→ **QUOTED TEXT**:
********

The overall efficiency of retail stores’ OSB decision structure is determined using the model (M11). The retail store \(j^{*}\) lies in the DEA frontier which indicates the retail store \(j^{*}\) is efficient and effectively integrates the operational and sustainable decisions. In this model, \(\mu_{p}^{O} ,\mu_{q}^{S} ,\mu_{r}^{B} ,\mu_{i}^{O} ,\mu_{l}^{S}\) are decision variables of retail store \(j^{*}\). The dual version of the model (M11) is as follows:

$$\begin{aligned} & Min \, \theta_{{j^{*} }} \\ & s.t \, \quad \sum\limits_{j = 1}^{n} {\lambda_{j} } x_{ij}^{O} \le \theta_{{j^{*} }} x_{{ij^{*} }}^{O} ;\quad \forall i \\ & \quad \quad \, \sum\limits_{j = 1}^{n} {\rho_{j} } x_{lj}^{S} \le \theta_{{j^{*} }} x_{{lj^{*} }}^{S} ;\quad \forall l \\ & \quad \quad \, \sum\limits_{j = 1}^{n} ( \lambda_{j} - \eta_{j} )y_{pj}^{O} \ge (1 - \theta_{{j^{*} }} )y_{{pj^{*} }}^{O} ; \, \forall p \\ & \quad \quad \sum\limits_{j = 1}^{n} ( \rho_{j} - \eta_{j} )y_{qj}^{S} \ge (1 - \theta_{{j^{*} }} )y_{{qj^{*} }}^{S} ; \, \forall q \\ & \quad \quad \sum\limits_{j = 1}^{n} {\eta_{j} } y_{rj}^{B} \ge y_{{rj^{*} }}^{B} ; \, \forall r \\ & \quad \quad \lambda_{j} ,\eta_{j} ,\rho_{j} \ge 0 \\ \end{aligned}$$
(M11a)

********

→ **PROVIDED MATERIAL**:
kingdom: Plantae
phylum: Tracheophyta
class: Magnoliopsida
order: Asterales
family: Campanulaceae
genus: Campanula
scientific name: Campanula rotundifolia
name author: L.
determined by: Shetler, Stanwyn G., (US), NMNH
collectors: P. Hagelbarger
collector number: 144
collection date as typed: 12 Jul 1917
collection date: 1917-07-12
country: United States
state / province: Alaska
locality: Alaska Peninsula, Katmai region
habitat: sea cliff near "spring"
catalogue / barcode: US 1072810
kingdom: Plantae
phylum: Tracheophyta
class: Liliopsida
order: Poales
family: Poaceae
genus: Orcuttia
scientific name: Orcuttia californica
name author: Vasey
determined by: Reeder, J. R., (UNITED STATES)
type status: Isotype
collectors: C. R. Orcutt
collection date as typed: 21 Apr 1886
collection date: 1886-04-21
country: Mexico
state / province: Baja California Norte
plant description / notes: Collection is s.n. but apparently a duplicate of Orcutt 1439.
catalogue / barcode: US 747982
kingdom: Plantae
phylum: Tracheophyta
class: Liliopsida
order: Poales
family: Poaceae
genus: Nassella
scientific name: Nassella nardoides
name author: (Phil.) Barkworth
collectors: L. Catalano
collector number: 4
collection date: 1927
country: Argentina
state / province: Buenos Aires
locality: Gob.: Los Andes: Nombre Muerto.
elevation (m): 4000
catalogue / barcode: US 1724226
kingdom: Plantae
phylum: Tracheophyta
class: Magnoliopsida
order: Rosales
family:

********

→ **WORK TO COMPLETE**: According to the text on the DEA model of retail stores, what does it indicate when retail store \(j^{*}\) lies in the DEA frontier?

→ **COMPLETE OUTPUT**: Retail store \(j^{*}\) is efficient and effectively integrates the operational and sustainable decisions.